* [Data for analysis]
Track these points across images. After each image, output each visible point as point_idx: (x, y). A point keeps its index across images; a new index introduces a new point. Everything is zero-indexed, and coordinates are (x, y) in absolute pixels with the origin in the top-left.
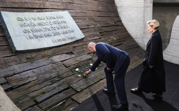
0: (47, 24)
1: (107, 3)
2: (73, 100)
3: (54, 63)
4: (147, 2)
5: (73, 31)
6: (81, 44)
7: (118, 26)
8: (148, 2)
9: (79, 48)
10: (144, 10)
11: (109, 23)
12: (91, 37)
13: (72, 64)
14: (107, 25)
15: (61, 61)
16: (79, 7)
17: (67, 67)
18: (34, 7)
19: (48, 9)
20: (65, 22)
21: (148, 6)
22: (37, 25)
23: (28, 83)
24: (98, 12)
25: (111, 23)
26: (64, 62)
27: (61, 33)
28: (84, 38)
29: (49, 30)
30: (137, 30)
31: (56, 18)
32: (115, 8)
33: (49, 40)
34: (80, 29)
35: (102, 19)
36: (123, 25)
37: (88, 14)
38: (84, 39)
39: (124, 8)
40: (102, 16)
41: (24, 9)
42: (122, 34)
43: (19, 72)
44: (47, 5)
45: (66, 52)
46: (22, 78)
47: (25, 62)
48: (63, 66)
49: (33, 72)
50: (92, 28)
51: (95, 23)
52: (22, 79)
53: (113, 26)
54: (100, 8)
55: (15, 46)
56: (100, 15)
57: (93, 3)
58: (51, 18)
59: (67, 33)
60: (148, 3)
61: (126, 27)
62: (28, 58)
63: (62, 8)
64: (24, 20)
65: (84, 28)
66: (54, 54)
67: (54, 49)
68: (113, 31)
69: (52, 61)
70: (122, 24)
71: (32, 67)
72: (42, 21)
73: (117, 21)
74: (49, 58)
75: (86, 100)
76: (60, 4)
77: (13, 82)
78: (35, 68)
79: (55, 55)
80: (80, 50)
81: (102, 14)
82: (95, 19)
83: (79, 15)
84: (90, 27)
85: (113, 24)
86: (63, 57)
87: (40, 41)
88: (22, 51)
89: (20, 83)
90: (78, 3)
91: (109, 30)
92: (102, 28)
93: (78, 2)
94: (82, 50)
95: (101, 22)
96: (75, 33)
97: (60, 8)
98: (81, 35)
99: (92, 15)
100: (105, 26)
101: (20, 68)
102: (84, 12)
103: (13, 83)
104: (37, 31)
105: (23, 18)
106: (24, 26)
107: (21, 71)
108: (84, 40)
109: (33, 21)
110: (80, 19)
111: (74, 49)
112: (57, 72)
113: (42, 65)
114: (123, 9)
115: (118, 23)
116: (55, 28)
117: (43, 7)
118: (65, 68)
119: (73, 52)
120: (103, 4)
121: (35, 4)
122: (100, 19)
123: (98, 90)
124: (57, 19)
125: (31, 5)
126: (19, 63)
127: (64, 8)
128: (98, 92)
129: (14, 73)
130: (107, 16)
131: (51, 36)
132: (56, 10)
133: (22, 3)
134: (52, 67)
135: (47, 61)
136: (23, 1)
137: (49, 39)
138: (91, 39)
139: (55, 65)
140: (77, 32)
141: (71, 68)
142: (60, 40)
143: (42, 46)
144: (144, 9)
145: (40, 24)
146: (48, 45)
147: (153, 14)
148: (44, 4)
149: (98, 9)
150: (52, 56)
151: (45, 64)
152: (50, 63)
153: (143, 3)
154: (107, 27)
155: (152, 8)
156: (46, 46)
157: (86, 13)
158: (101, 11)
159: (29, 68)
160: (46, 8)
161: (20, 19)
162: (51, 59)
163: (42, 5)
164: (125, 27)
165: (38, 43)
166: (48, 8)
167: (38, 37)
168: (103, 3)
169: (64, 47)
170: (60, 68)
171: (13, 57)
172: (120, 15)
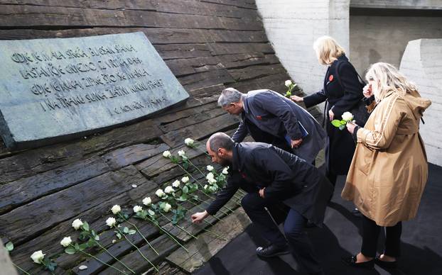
0: (92, 66)
1: (238, 7)
2: (173, 265)
3: (117, 169)
4: (336, 8)
5: (159, 84)
6: (180, 115)
7: (268, 64)
8: (338, 8)
9: (177, 125)
10: (331, 26)
11: (246, 57)
12: (205, 96)
13: (163, 169)
14: (240, 64)
15: (135, 164)
16: (171, 20)
17: (149, 178)
18: (56, 24)
19: (92, 27)
20: (137, 61)
21: (339, 17)
22: (66, 72)
23: (50, 228)
24: (219, 31)
25: (251, 59)
26: (142, 166)
27: (129, 91)
28: (187, 99)
29: (98, 83)
30: (315, 75)
31: (115, 51)
32: (258, 19)
33: (100, 110)
34: (177, 77)
35: (228, 48)
36: (280, 63)
37: (194, 38)
38: (188, 103)
39: (281, 21)
40: (227, 40)
41: (30, 30)
42: (278, 86)
43: (25, 199)
44: (89, 17)
45: (143, 138)
46: (34, 217)
47: (41, 170)
48: (139, 175)
49: (62, 196)
50: (206, 73)
51: (212, 60)
52: (34, 219)
53: (255, 65)
54: (222, 21)
55: (13, 131)
56: (222, 38)
57: (204, 8)
58: (103, 52)
59: (144, 89)
60: (340, 9)
61: (286, 67)
62: (46, 161)
63: (129, 25)
64: (32, 58)
65: (185, 73)
66: (116, 146)
67: (112, 132)
68: (255, 78)
69: (109, 165)
70: (277, 59)
71: (60, 185)
72: (78, 60)
73: (265, 54)
74: (101, 155)
75: (204, 263)
76: (122, 14)
77: (11, 228)
78: (68, 187)
79: (117, 148)
80: (179, 131)
81: (228, 35)
82: (212, 50)
83: (171, 40)
84: (201, 69)
85: (255, 61)
86: (139, 153)
87: (76, 113)
88: (31, 142)
89: (31, 230)
90: (166, 10)
91: (246, 77)
92: (229, 71)
93: (168, 7)
94: (184, 130)
95: (226, 57)
96: (166, 88)
97: (123, 25)
98: (179, 93)
99: (204, 39)
100: (236, 66)
101: (26, 188)
102: (183, 34)
103: (10, 230)
104: (66, 88)
105: (29, 55)
106: (33, 75)
107: (30, 196)
108: (189, 105)
109: (54, 61)
110: (175, 50)
111: (164, 130)
112: (125, 194)
113: (86, 176)
114: (277, 21)
115: (266, 57)
116: (112, 78)
117: (79, 24)
118: (144, 180)
119: (162, 137)
120: (228, 11)
121: (57, 17)
122: (224, 50)
123: (233, 234)
124: (116, 54)
125: (49, 19)
126: (26, 177)
127: (133, 25)
128: (232, 240)
129: (11, 204)
130: (240, 40)
131: (103, 97)
132: (113, 30)
133: (23, 13)
134: (112, 182)
135: (98, 165)
136: (25, 10)
137: (100, 107)
138: (205, 100)
139: (119, 176)
140: (169, 85)
141: (159, 179)
142: (127, 107)
143: (83, 125)
144: (330, 24)
145: (74, 70)
146: (98, 122)
147: (350, 34)
148: (80, 16)
149: (217, 25)
150: (108, 151)
151: (93, 173)
152: (107, 170)
153: (327, 10)
154: (241, 70)
155: (348, 21)
156: (92, 125)
157: (187, 34)
158: (223, 29)
159: (52, 187)
160: (87, 25)
161: (20, 59)
162: (108, 160)
163: (77, 18)
164: (283, 68)
165: (72, 118)
166: (92, 24)
167: (72, 104)
168: (229, 8)
169: (138, 125)
170: (132, 181)
171: (7, 159)
172: (271, 38)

* [Problem requirements] Copy out all of the lines above word for word, and leave the pictures out of your copy.

* [Solution to the exercise]
Track these points across images. After each image, output each visible point as point_idx: (x, y). A point keeps its index across images; a new index introduces a new point. Everything is zero-indexed, and coordinates are (x, y) in absolute pixels with the origin in the top-left.
0: (47, 24)
1: (107, 3)
2: (73, 100)
3: (54, 63)
4: (147, 2)
5: (73, 31)
6: (81, 44)
7: (118, 26)
8: (148, 2)
9: (79, 48)
10: (144, 10)
11: (109, 23)
12: (91, 37)
13: (72, 64)
14: (107, 25)
15: (61, 61)
16: (79, 7)
17: (67, 67)
18: (34, 7)
19: (48, 9)
20: (65, 22)
21: (148, 6)
22: (37, 25)
23: (28, 83)
24: (98, 12)
25: (111, 23)
26: (64, 62)
27: (61, 33)
28: (84, 38)
29: (49, 30)
30: (137, 30)
31: (56, 18)
32: (115, 8)
33: (49, 40)
34: (80, 29)
35: (102, 19)
36: (123, 25)
37: (88, 14)
38: (84, 39)
39: (124, 8)
40: (102, 16)
41: (24, 9)
42: (122, 34)
43: (19, 72)
44: (47, 5)
45: (66, 52)
46: (22, 78)
47: (25, 62)
48: (63, 66)
49: (33, 72)
50: (92, 28)
51: (95, 23)
52: (22, 79)
53: (113, 26)
54: (100, 8)
55: (15, 46)
56: (100, 15)
57: (93, 3)
58: (51, 18)
59: (67, 33)
60: (148, 3)
61: (126, 27)
62: (28, 58)
63: (62, 8)
64: (24, 20)
65: (84, 28)
66: (54, 54)
67: (54, 49)
68: (113, 31)
69: (52, 61)
70: (122, 24)
71: (32, 67)
72: (42, 21)
73: (117, 21)
74: (49, 58)
75: (86, 100)
76: (60, 4)
77: (13, 82)
78: (35, 68)
79: (55, 55)
80: (80, 50)
81: (102, 14)
82: (95, 19)
83: (79, 15)
84: (90, 27)
85: (113, 24)
86: (63, 57)
87: (40, 41)
88: (22, 51)
89: (20, 83)
90: (78, 3)
91: (109, 30)
92: (102, 28)
93: (78, 2)
94: (82, 50)
95: (101, 22)
96: (75, 33)
97: (60, 8)
98: (81, 35)
99: (92, 15)
100: (105, 26)
101: (20, 68)
102: (84, 12)
103: (13, 83)
104: (37, 31)
105: (23, 18)
106: (24, 26)
107: (21, 71)
108: (84, 40)
109: (33, 21)
110: (80, 19)
111: (74, 49)
112: (57, 72)
113: (42, 65)
114: (123, 9)
115: (118, 23)
116: (55, 28)
117: (43, 7)
118: (65, 68)
119: (73, 52)
120: (103, 4)
121: (35, 4)
122: (100, 19)
123: (98, 90)
124: (57, 19)
125: (31, 5)
126: (19, 63)
127: (64, 8)
128: (98, 92)
129: (14, 73)
130: (107, 16)
131: (51, 36)
132: (56, 10)
133: (22, 3)
134: (52, 67)
135: (47, 61)
136: (23, 1)
137: (49, 39)
138: (91, 39)
139: (55, 65)
140: (77, 32)
141: (71, 68)
142: (60, 40)
143: (42, 46)
144: (144, 9)
145: (40, 24)
146: (48, 45)
147: (153, 14)
148: (44, 4)
149: (98, 9)
150: (52, 56)
151: (45, 64)
152: (50, 63)
153: (143, 3)
154: (107, 27)
155: (152, 8)
156: (46, 46)
157: (86, 13)
158: (101, 11)
159: (29, 68)
160: (46, 8)
161: (20, 19)
162: (51, 59)
163: (42, 5)
164: (125, 27)
165: (38, 43)
166: (48, 8)
167: (38, 37)
168: (103, 3)
169: (64, 47)
170: (60, 68)
171: (13, 57)
172: (120, 15)
0: (92, 66)
1: (238, 7)
2: (173, 265)
3: (117, 169)
4: (336, 8)
5: (159, 84)
6: (180, 115)
7: (268, 64)
8: (338, 8)
9: (177, 125)
10: (331, 26)
11: (246, 57)
12: (205, 96)
13: (163, 169)
14: (240, 64)
15: (135, 164)
16: (171, 20)
17: (149, 178)
18: (56, 24)
19: (92, 27)
20: (137, 61)
21: (339, 17)
22: (66, 72)
23: (50, 228)
24: (219, 31)
25: (251, 59)
26: (142, 166)
27: (129, 91)
28: (187, 99)
29: (98, 83)
30: (315, 75)
31: (115, 51)
32: (258, 19)
33: (100, 110)
34: (177, 77)
35: (228, 48)
36: (280, 63)
37: (194, 38)
38: (188, 103)
39: (281, 21)
40: (227, 40)
41: (30, 30)
42: (278, 86)
43: (25, 199)
44: (89, 17)
45: (143, 138)
46: (34, 217)
47: (41, 170)
48: (139, 175)
49: (62, 196)
50: (206, 73)
51: (212, 60)
52: (34, 219)
53: (255, 65)
54: (222, 21)
55: (13, 131)
56: (222, 38)
57: (204, 8)
58: (103, 52)
59: (144, 89)
60: (340, 9)
61: (286, 67)
62: (46, 161)
63: (129, 25)
64: (32, 58)
65: (185, 73)
66: (116, 146)
67: (112, 132)
68: (255, 78)
69: (109, 165)
70: (277, 59)
71: (60, 185)
72: (78, 60)
73: (265, 54)
74: (101, 155)
75: (204, 263)
76: (122, 14)
77: (11, 228)
78: (68, 187)
79: (117, 148)
80: (179, 131)
81: (228, 35)
82: (212, 50)
83: (171, 40)
84: (201, 69)
85: (255, 61)
86: (139, 153)
87: (76, 113)
88: (31, 142)
89: (31, 230)
90: (166, 10)
91: (246, 77)
92: (229, 71)
93: (168, 7)
94: (184, 130)
95: (226, 57)
96: (166, 88)
97: (123, 25)
98: (179, 93)
99: (204, 39)
100: (236, 66)
101: (26, 188)
102: (183, 34)
103: (10, 230)
104: (66, 88)
105: (29, 55)
106: (33, 75)
107: (30, 196)
108: (189, 105)
109: (54, 61)
110: (175, 50)
111: (164, 130)
112: (125, 194)
113: (86, 176)
114: (277, 21)
115: (266, 57)
116: (112, 78)
117: (79, 24)
118: (144, 180)
119: (162, 137)
120: (228, 11)
121: (57, 17)
122: (224, 50)
123: (233, 234)
124: (116, 54)
125: (49, 19)
126: (26, 177)
127: (133, 25)
128: (232, 240)
129: (11, 204)
130: (240, 40)
131: (103, 97)
132: (113, 30)
133: (23, 13)
134: (112, 182)
135: (98, 165)
136: (25, 10)
137: (100, 107)
138: (205, 100)
139: (119, 176)
140: (169, 85)
141: (159, 179)
142: (127, 107)
143: (83, 125)
144: (330, 24)
145: (74, 70)
146: (98, 122)
147: (350, 34)
148: (80, 16)
149: (217, 25)
150: (108, 151)
151: (93, 173)
152: (107, 170)
153: (327, 10)
154: (241, 70)
155: (348, 21)
156: (92, 125)
157: (187, 34)
158: (223, 29)
159: (52, 187)
160: (87, 25)
161: (20, 59)
162: (108, 160)
163: (77, 18)
164: (283, 68)
165: (72, 118)
166: (92, 24)
167: (72, 104)
168: (229, 8)
169: (138, 125)
170: (132, 181)
171: (7, 159)
172: (271, 38)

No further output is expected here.